High-entropy materials (HEMs) offer a quasi-continuous spectrum of active sites and have generated great expectations in fields such as electrocatalysis and energy storage. Despite their potential, the complex composition and associated surface phenomena of HEMs pose challenges to their rational design and development. In this context, we have synthesized FeCoNiPdWP high entropy phosphide (HEP) nanoparticles using a low-temperature colloidal method, and explored their application as bifunctional electrocatalysts for the oxygen evolution and reduction reactions (OER/ORR). Our analysis provides a detailed understanding of the individual roles and transformations of each element during OER/ORR operation. Notably, the HEPs exhibit an exceptionally low OER overpotential of 227 mV at 10 mA cm−2, attributed to the reconstructed HEP surface into a FeCoNiPdW high entropy oxyhydroxide with high oxidation states of Fe, Co, and Ni serving as the active sites. Additionally, Pd and W play crucial roles in modulating the electronic structure to optimize the adsorption energy of oxygen intermediates. For the ORR, Pd emerges as the most active component.
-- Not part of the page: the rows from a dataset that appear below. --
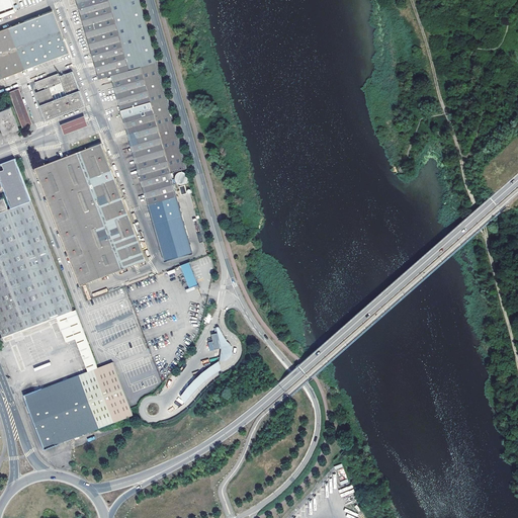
[(0,0),(0,11),(14,7),(10,0),(0,0)]
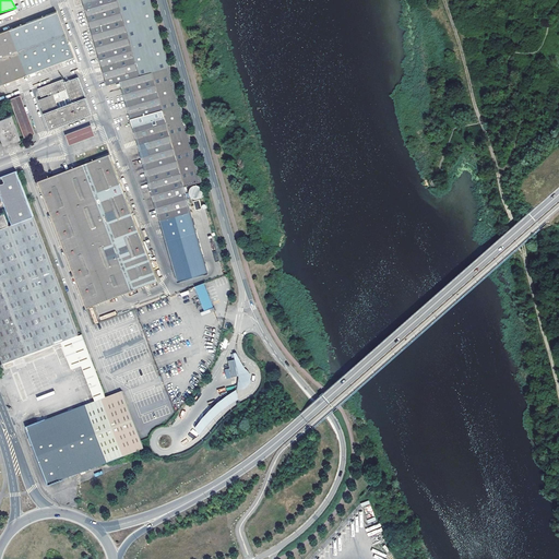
[(205,181),(153,0),(85,0),(110,85),(122,82),(132,80),(137,92),(126,95),(177,283),(207,274),(187,187),(205,181)]
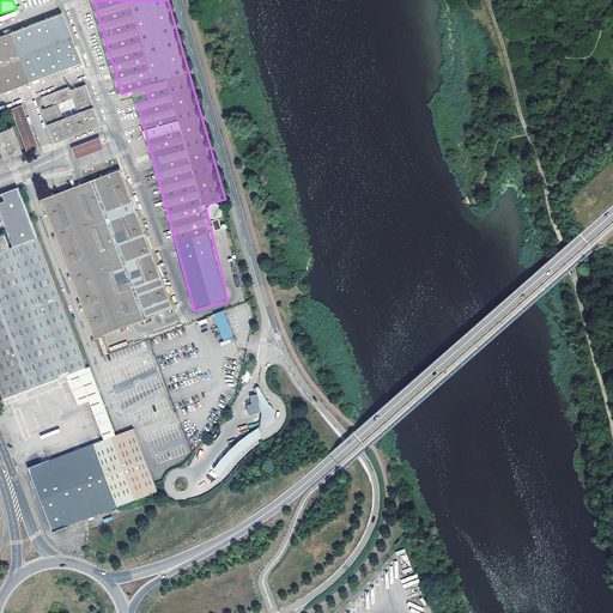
[(83,64),(65,13),(0,38),(0,95),(53,76),(83,64)]
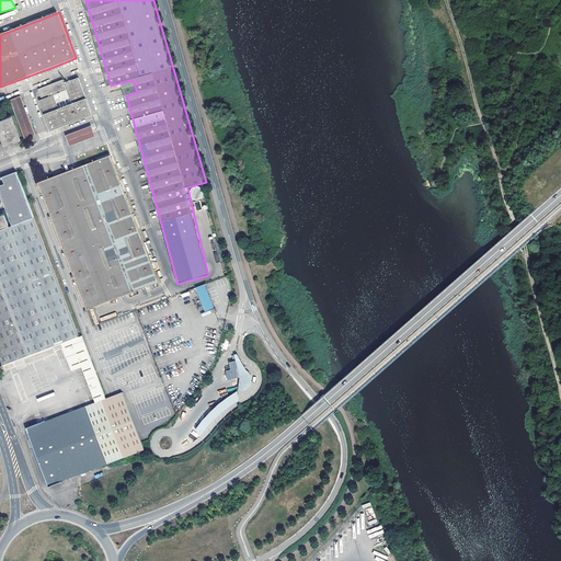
[(67,84),(66,80),(42,89),(44,98),(52,94),(53,98),(43,101),(53,128),(94,113),(81,79),(67,84)]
In the reconstructed catalyst, the strong d–d orbital coupling of especially Pd, Co, and W fine-tunes ORR electron transfer pathways, delivering an ORR half-wave potential of 0.81 V with a pure four-electron reduction mechanism. The practicality of these HEPs catalysts is showcased through the assembly of aqueous zinc–air batteries. These batteries demonstrate a superior specific capacity of 886 mA h gZn−1 and maintain excellent stability over more than 700 hours of continuous operation. Overall, this study not only elucidates the role of each element in HEMs but also establishes a foundational framework for the design and development of next-generation bifunctional oxygen catalysts, broadening the potential applications of these complex materials in advanced energy systems.